● 読む文章:
=====
100円雑貨で自作「小姑ミラー」は世界へ

班長の谷尚子さん。1990年、三重県立菰野高校卒業後、同社に入社。初めての海外指導は99年の米国。以来、世界を飛び回る。左手に持っているのが「小姑ミラー」。

意識が変われば、現場での創意工夫が次々と生まれてくる。谷さんが考案し、世界各地の工場で使われている小道具のひとつに「小姑ミラー」がある。100円ショップにある雑貨を組み合わせた便利グッズで、電灯の傘など高所で目の届かないところも、簡単にチェックできる。終業後に時間があるときは、職場の同僚と100円ショップに乗り込み、掃除に役立つグッズを探すのだという。

こうした「ピカピカ活動」は、海外指導の現場でも「PikaPika」というスローガンとあわせて浸透が図られている。

谷さんが南アフリカの工場を訪ねたときのこと。なんと工場内を鳥が飛んでいた。天井を見上げると、立派な巣まであった。しかし従業員は旋回する鳥を見ても、まるで驚かない。谷さんは思った。

「掃除するという文化がないんだな……」。現地では掃除道具すら売っていない。仕方なく、日本の100円ショップで200箱分の道具を買い込み、現地に送った。いまでは南アの工場でも掃除文化が根付いてきているという。
=====
データ集の記録
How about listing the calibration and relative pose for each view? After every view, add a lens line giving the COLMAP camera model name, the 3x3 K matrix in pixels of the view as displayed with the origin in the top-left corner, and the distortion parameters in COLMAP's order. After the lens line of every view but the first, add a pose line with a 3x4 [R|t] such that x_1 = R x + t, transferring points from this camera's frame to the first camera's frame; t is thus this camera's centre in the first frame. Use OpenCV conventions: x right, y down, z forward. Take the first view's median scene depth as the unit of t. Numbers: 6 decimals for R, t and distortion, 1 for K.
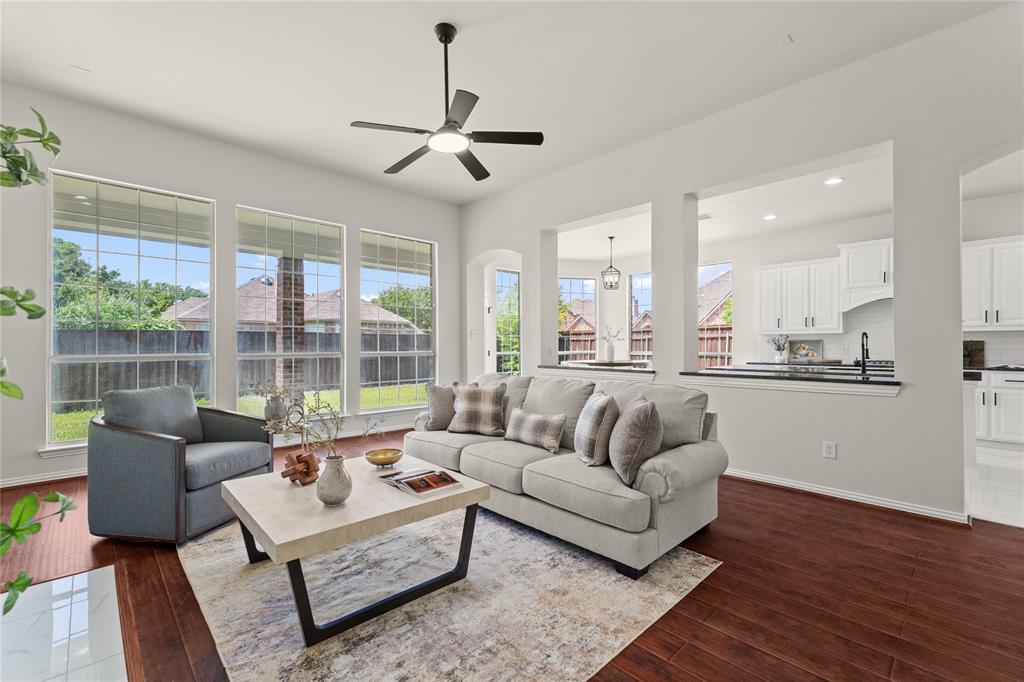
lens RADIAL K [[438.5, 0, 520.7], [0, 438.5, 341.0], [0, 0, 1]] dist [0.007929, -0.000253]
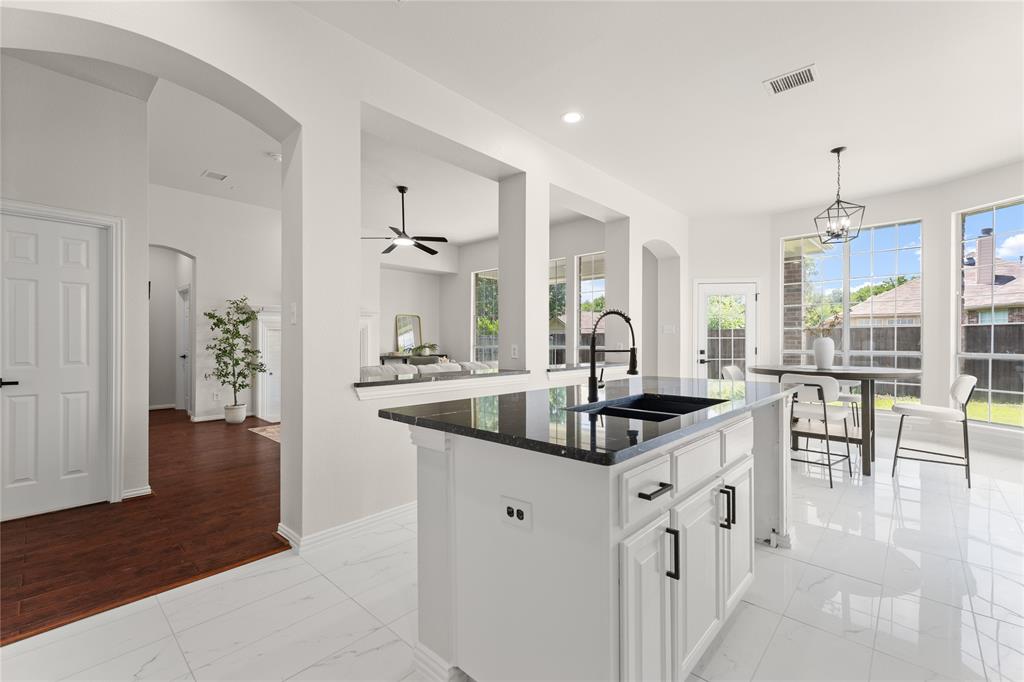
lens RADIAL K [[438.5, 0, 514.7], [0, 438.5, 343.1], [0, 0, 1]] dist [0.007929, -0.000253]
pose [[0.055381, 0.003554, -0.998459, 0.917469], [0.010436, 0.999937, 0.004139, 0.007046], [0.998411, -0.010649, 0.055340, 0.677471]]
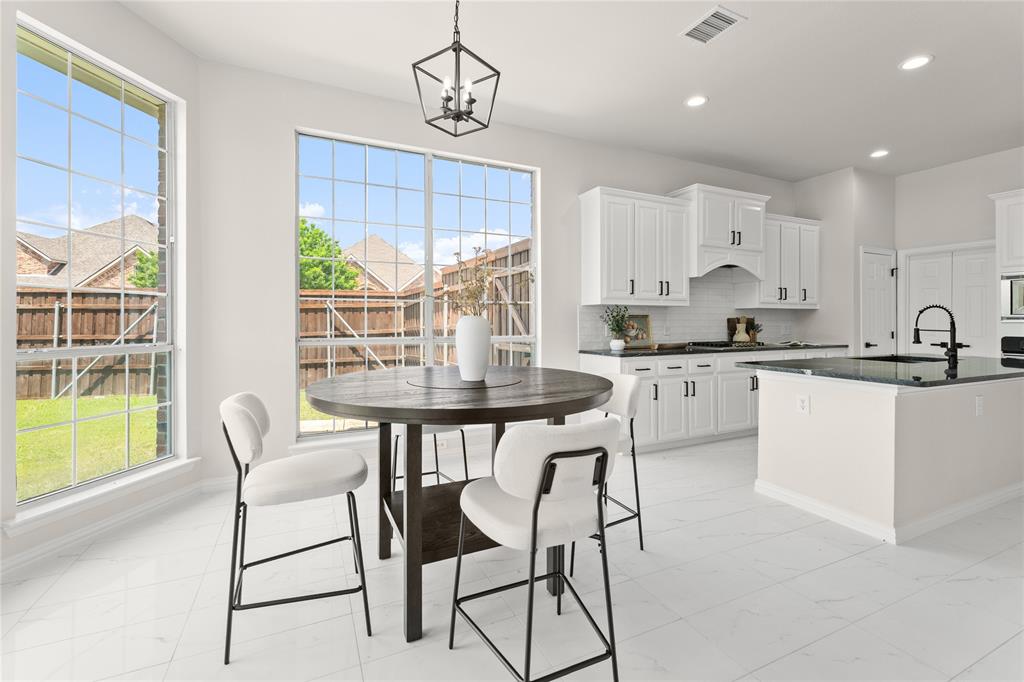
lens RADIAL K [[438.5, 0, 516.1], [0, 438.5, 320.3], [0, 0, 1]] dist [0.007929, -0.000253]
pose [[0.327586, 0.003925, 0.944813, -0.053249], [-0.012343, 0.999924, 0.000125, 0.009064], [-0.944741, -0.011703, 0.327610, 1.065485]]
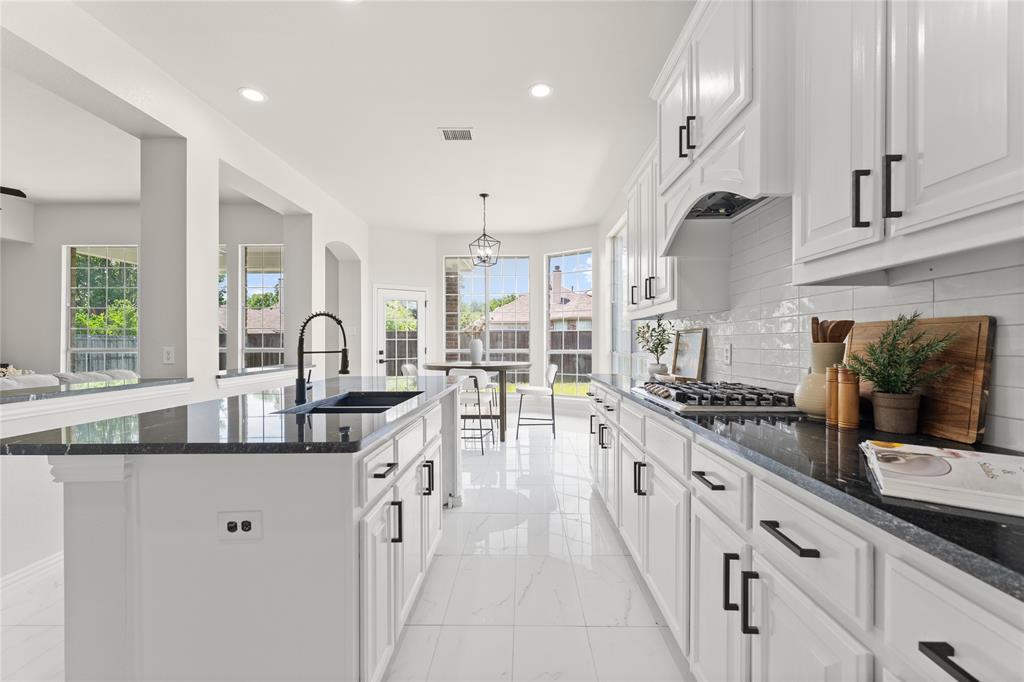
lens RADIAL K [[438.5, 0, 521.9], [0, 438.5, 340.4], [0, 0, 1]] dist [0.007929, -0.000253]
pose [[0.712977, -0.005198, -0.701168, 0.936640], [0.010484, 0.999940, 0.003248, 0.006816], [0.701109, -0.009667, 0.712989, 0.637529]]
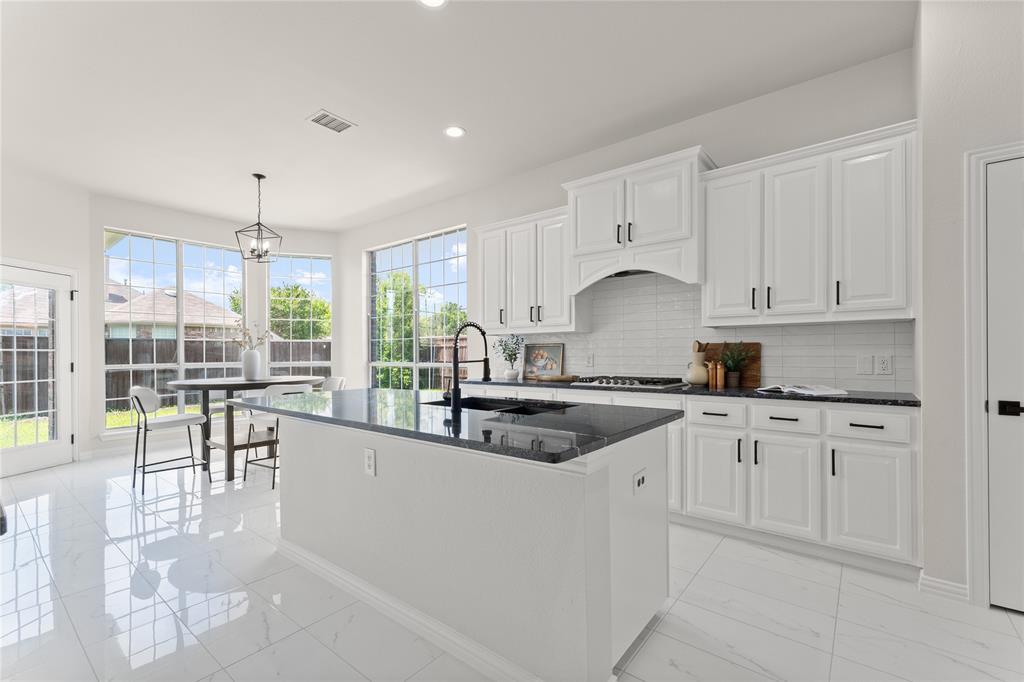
=====
● 課題 1: 小姑ミラーの文章のうち、「意識が変われば」で始まる段落を、主な事実を残して箇条書きで短く書き直す。
● 課題 2: 小姑ミラーの文章を、最後の文の後から書き継いでください。

● 解答欄 1:
・意識が変わると、現場で創意工夫が次々と生まれる。
・谷さんが考案した「小姑ミラー」は、世界各地の工場で使われている。
・100円ショップの雑貨を組み合わせた便利グッズで、電灯の傘など高所の目の届かない所も簡単にチェックできる。
・終業後に時間があれば、谷さんは同僚と100円ショップに行き、掃除に役立つグッズを探す。

● 解答欄 2:
海外でも工場の主力は女性だという。

全世界で競い合うためには、評価基準を統一する必要がある。住友電装では、ベテランの技術者6人を「PK評価審査員」に任命。6人は世界中の工場を回って、PK活動のチェックと評価向上に向けた助言を行っている。谷さんの「小姑ミラー」も全世界で共有され、グループ全体のレベルアップに活かされているという。

この活動を始めてから、現場の士気が目に見えて向上したと、工場長の豊田さんは説明する。

「PK評価シートは毎年更新されます。その際、(谷さんのような)オピニオンリーダーが、項目の改訂について意見を述べます。だから管理監督者としての目線も入るわけです。普段から『PKで何点レベルやな』『PKやったら、これはあかん』とPK評価が判断基準になる。やるべきことが明確だから、達成感も得やすいんです」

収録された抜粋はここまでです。